> [TASK ITEM] Each record needs to be transcribed exactly.

Data records:
========================================================================

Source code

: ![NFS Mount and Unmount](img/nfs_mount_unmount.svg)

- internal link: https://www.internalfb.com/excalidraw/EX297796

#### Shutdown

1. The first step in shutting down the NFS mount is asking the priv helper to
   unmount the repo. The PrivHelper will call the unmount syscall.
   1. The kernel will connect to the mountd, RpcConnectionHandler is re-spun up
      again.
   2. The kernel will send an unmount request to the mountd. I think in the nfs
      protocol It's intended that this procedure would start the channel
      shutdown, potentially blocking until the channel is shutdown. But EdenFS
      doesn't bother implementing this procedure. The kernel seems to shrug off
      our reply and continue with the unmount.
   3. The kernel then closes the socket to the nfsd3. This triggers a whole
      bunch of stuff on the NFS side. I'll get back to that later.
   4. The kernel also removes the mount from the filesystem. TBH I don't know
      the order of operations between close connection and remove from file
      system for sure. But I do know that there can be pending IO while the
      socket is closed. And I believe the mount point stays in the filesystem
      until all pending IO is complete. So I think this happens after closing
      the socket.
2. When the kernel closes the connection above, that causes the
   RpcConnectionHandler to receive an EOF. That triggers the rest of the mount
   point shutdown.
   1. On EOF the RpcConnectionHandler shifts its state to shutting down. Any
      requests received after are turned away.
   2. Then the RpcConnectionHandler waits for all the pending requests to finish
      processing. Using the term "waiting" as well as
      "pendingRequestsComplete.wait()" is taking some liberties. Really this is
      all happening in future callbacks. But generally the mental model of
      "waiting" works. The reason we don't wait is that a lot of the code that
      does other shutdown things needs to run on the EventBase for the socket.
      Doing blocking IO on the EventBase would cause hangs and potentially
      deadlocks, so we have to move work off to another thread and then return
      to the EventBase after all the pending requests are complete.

========================================================================

> [OUTPUT OF THE TASK]
Source code

: ![NFS Mount and Unmount](img/nfs_mount_unmount.svg)

- internal link: https://www.internalfb.com/excalidraw/EX297796

#### Shutdown

1. The first step in shutting down the NFS mount is asking the priv helper to
   unmount the repo. The PrivHelper will call the unmount syscall.
   1. The kernel will connect to the mountd, RpcConnectionHandler is re-spun up
      again.
   2. The kernel will send an unmount request to the mountd. I think in the nfs
      protocol It's intended that this procedure would start the channel
      shutdown, potentially blocking until the channel is shutdown. But EdenFS
      doesn't bother implementing this procedure. The kernel seems to shrug off
      our reply and continue with the unmount.
   3. The kernel then closes the socket to the nfsd3. This triggers a whole
      bunch of stuff on the NFS side. I'll get back to that later.
   4. The kernel also removes the mount from the filesystem. TBH I don't know
      the order of operations between close connection and remove from file
      system for sure. But I do know that there can be pending IO while the
      socket is closed. And I believe the mount point stays in the filesystem
      until all pending IO is complete. So I think this happens after closing
      the socket.
2. When the kernel closes the connection above, that causes the
   RpcConnectionHandler to receive an EOF. That triggers the rest of the mount
   point shutdown.
   1. On EOF the RpcConnectionHandler shifts its state to shutting down. Any
      requests received after are turned away.
   2. Then the RpcConnectionHandler waits for all the pending requests to finish
      processing. Using the term "waiting" as well as
      "pendingRequestsComplete.wait()" is taking some liberties. Really this is
      all happening in future callbacks. But generally the mental model of
      "waiting" works. The reason we don't wait is that a lot of the code that
      does other shutdown things needs to run on the EventBase for the socket.
      Doing blocking IO on the EventBase would cause hangs and potentially
      deadlocks, so we have to move work off to another thread and then return
      to the EventBase after all the pending requests are complete.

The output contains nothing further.